Through the PeerWell app, patients receive customized daily lessons and tasks which require them to input their results directly into the app. The machine learning algorithm then makes adjustments to their pre-and post-recovery plans based on the findings. The AI can also study patient’s surgical results and recommend further action for better outcomes.

Medical apps like PeerWell can help people take more of a proactive role in their own health. “It’s that companion that’s saying, ‘OK, here’s some things you can do today that’s going to help you have a good outcome.’ That’s driving the interest of the patient to be this active participant in the procedure itself,” says Shah.

Diagnosing common ailments

While there are many condition-specific applications for AI, such as diabetes management, palliative care and congenital heart disease, AI offers solutions for more general health issues as well. “There’s a huge turn now in personalized consumer-based healthcare where patients are going to be able to do most of the things that doctors can do on demand,” says Dean Sawyer, CEO of Sentrian, a company that uses biometric devices to monitor chronic diseases and predict hospitalization.

Self-diagnosis technologies, for example, could change the game for patients and providers. In 2017, participants in the Qualcomm Xprize contest produced a prototype of a real-life Tricorder, based on a once-fictional diagnostic device used in Star Trek. At the time of its competition reveal, the device could diagnose 34 conditions, including stroke, tuberculosis and Hepatitis A.

To understand how a device like that might work in practice, imagine a patient has a suspicious mole. They could take a picture of it and use a diagnostic AI — which has studied millions of photos of moles — to learn if it’s benign or requires further medical consultation.

How customer service will adapt to AI

The growth of artificial intelligence might imply a future of automated interactions, but many experts believe the patient experience will simply evolve to encompass a more high-tech, high-touch approach. “It won’t necessarily be the patient calling the contact center, but the call center calling the patient based on the information from the AI,” says Sawyer. For example, the AI may be passively monitoring the health of the patient and determine that the patient is pre-diabetic. A health coach might then reach out to the patient to help them understand this new diagnosis and how to manage it, Sawyer adds.

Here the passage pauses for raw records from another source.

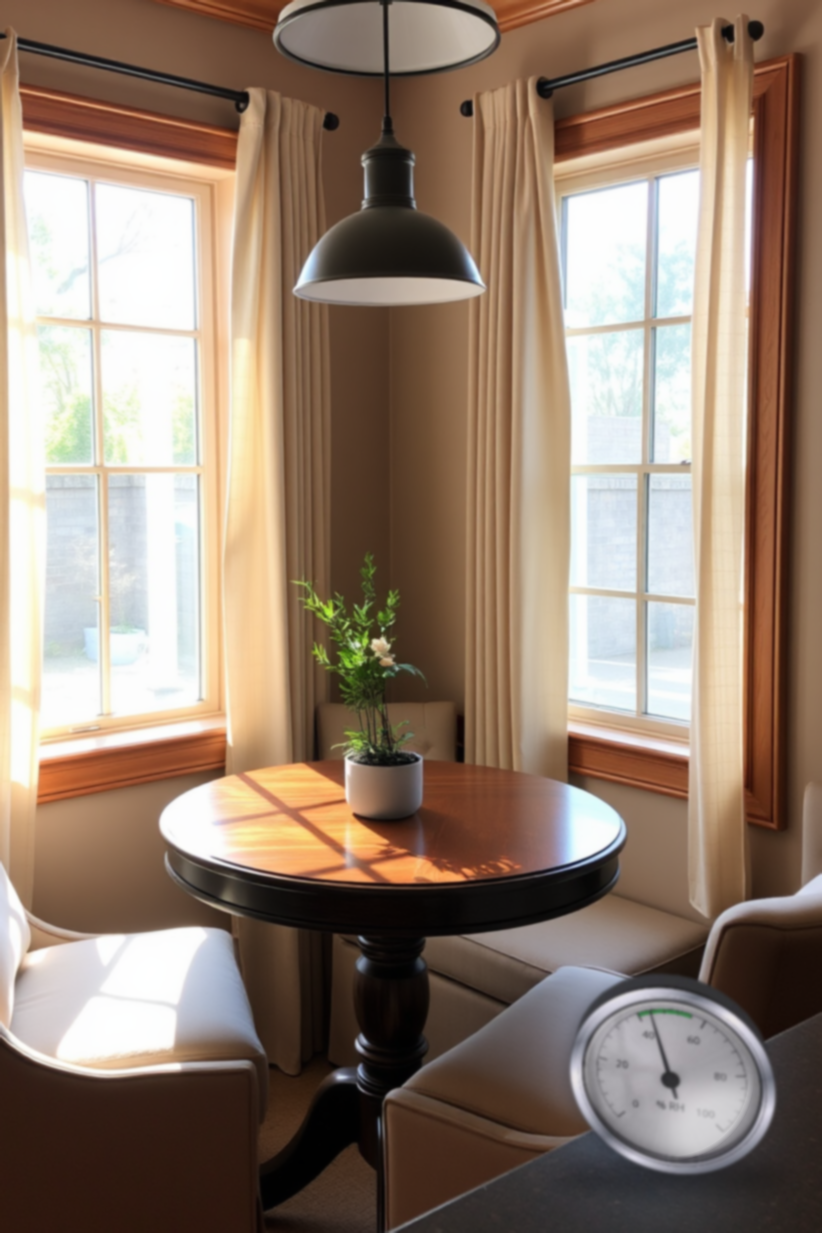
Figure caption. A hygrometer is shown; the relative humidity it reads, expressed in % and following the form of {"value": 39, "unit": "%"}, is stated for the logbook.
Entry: {"value": 44, "unit": "%"}
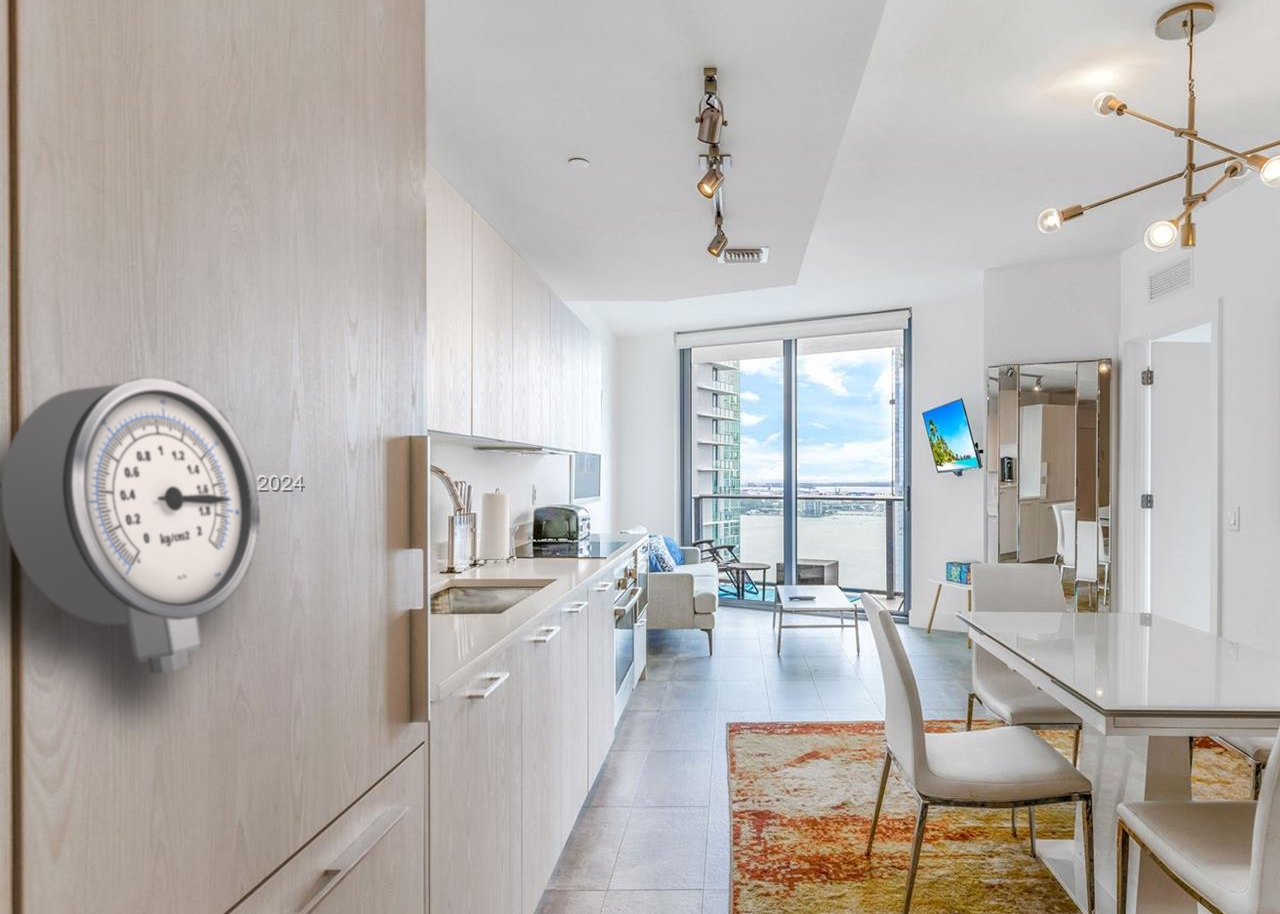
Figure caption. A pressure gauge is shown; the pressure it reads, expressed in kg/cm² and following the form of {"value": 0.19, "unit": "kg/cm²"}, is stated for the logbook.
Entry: {"value": 1.7, "unit": "kg/cm²"}
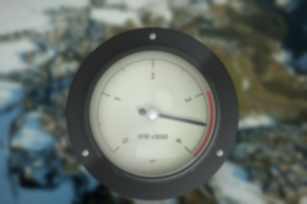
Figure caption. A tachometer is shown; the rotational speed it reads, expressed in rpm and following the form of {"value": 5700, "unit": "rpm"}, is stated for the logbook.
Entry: {"value": 3500, "unit": "rpm"}
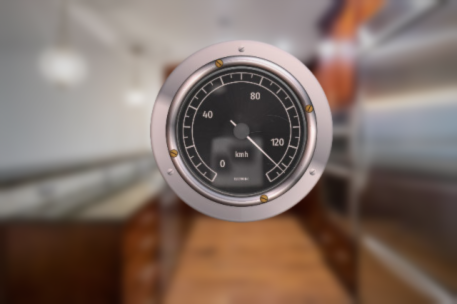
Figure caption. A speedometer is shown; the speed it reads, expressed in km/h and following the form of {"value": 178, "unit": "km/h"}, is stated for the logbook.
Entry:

Indeed, rather than automating and dehumanizing healthcare, AI will inform richer and more personalized interactions between patients, nurse practitioners and others staffing health phone lines, says Prashanth Kini, vice-president and head of product at Ayasdi.

But in the best-case scenario, technology can help determine which interactions are most important, and what can be automated. Kini sees the role of chatbots expanding with the growth of AI. “[Technologies like] chatbots will undoubtedly play a big part in facilitating self-service interactions with patients,”he predicts. “AI will be baked into every patient interaction, from chatbots on medical sites, to population management care protocols that prompt, aid and direct behavior, to integration with digital assistants for scheduling of follow-up appointments,” Kini says.

The road ahead

Currently many of the AI healthcare applications are semi-passive, requiring customers to actively input data into a program or app, but this approach will change in the near future. As Sentrian CEO Sawyer puts it, technology will become so advanced that patients won’t have to do much at all to have their health continuously monitored. “They will have wearable sensors on their body, in their body, in their bloodstream, in their car, in their bathroom, in their house,” he says.

The concept of AI in healthcare may still seem like a novelty to many, but as Jonathan Symonds, CMO of Ayasdi, concludes, it’s just a matter of time beforepatients become accustomed to — and begin to demand — the kind of high-tech, high-touch healthcare service AI can help to provide. “AI will become so ubiquitous that it will essentially become invisible and, as a result, will permeate all of the applications and devices that we engage with both inside and outside the hospital,” he says. The AI revolution in healthcare is coming, and it is coming to a device – and a contact center – near you.